From the September 1890 issue of The Christian Science Journal

This article was later republished in Miscellaneous Writings 1883-1896: Mis. 8:9-10:28 


Who is mine enemy, that I should love him? Is it a creature or a thing outside my own creation? Can I see an enemy, except I first formulate this enemy and then look upon the object of my own conception? What is it that harms me? Can "height, or depth, or any other creature" separate me from the Love that is Good—that blesses infinitely one and all?

We may simply count our enemy to be that which defiles, defaces and dethrones the Christ-image that we should reflect. Whatever purifies, sanctifies, and consecrates human life is not an enemy. Shakespeare writes: "Sweet are the uses of adversity." Jesus said: "Blessed are ye when men shall revile you and persecute you, and shall say all manner of evil against you falsely for my name's sake; for so persecuted they the prophets which were before you."

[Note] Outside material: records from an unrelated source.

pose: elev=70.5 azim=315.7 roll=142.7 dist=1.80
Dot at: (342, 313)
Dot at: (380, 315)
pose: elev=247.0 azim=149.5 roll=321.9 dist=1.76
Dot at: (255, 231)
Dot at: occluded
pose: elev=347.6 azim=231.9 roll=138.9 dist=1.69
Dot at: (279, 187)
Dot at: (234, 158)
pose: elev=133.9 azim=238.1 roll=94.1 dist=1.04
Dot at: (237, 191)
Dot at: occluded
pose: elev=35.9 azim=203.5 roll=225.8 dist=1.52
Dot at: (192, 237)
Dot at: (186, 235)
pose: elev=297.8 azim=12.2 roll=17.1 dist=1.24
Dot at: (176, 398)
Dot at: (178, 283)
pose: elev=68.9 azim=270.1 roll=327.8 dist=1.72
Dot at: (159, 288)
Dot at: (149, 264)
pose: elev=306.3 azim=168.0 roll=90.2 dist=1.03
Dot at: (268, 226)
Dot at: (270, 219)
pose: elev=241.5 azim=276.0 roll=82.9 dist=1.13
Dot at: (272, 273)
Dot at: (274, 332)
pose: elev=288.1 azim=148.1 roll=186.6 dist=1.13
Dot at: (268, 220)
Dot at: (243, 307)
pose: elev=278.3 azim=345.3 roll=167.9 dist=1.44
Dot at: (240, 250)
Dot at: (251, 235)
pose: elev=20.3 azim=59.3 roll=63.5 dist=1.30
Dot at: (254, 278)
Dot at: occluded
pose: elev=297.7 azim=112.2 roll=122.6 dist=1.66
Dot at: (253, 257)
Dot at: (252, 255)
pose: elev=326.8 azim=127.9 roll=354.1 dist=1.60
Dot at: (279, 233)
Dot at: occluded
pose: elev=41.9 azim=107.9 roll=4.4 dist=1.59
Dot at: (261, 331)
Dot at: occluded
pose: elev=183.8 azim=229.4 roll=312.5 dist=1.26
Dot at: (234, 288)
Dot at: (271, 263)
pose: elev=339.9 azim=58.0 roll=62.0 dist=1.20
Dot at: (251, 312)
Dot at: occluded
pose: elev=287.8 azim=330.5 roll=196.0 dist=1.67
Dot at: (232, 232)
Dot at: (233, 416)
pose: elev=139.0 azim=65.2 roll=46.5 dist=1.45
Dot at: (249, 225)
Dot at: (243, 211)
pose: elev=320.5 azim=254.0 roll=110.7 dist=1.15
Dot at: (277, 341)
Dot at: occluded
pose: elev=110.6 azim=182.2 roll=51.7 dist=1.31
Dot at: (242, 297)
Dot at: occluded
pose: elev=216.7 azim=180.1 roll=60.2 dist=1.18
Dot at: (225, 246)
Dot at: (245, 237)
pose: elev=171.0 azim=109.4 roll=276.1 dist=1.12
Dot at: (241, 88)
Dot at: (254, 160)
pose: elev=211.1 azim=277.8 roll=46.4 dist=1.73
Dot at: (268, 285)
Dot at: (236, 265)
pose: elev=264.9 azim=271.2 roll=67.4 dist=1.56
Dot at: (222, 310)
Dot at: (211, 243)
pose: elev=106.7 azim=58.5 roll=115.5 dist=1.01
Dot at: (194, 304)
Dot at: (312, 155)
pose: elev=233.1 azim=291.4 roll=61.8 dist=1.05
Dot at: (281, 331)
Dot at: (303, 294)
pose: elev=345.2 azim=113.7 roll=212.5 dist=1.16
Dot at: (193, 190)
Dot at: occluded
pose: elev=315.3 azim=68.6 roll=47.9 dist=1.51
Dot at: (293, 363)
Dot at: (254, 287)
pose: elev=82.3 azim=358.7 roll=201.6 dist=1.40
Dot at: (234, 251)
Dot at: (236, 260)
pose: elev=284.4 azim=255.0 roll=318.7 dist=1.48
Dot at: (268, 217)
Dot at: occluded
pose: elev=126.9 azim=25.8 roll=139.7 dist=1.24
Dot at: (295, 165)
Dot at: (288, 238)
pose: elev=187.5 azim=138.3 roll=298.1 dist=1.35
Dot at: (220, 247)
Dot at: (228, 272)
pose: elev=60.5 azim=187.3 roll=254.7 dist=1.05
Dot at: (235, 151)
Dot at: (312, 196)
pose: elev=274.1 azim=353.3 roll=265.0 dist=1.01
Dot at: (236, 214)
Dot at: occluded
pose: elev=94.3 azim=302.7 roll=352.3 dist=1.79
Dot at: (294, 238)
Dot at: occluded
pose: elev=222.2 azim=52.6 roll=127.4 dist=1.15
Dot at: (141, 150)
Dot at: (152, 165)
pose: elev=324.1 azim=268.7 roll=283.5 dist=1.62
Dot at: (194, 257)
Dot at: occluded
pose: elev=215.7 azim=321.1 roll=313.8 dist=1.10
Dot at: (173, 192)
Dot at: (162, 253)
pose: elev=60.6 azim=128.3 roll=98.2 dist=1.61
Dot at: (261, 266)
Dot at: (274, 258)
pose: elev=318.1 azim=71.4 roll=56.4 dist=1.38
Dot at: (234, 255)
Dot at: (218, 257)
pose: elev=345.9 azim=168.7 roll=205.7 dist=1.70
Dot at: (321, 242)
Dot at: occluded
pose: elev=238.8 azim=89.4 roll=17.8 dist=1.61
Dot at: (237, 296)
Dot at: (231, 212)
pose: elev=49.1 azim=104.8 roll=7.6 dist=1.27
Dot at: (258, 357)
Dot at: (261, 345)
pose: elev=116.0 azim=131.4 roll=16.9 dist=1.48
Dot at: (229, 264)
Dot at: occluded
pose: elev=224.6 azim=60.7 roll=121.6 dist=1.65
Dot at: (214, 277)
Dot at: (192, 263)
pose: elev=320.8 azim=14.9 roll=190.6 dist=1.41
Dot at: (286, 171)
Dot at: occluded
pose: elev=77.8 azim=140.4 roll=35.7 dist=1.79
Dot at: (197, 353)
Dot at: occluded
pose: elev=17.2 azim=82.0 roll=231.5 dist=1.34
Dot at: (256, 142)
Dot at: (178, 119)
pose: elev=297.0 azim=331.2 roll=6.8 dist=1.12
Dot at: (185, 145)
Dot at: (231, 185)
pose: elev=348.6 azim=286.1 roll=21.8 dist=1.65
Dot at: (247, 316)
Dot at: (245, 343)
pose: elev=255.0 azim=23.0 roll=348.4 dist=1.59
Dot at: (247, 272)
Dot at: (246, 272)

The law, with its "Thou shalt not," its demand and sentence, can only be fulfilled through the Gospel's benediction. Then, "Blessed are ye," in so much as the consciousness of good, grace and peace comes through affliction rightly understood; affliction sanctified in the purification it brings to the flesh, to pride, self-ignorance, self-will, self-love, self-justification. Sweet, indeed, are these uses of His rod! Well is it that the Shepherd of Israel passes all His flock under His rod, into His fold; thereby numbering them, and giving them refuge at last from the storm and the tempest.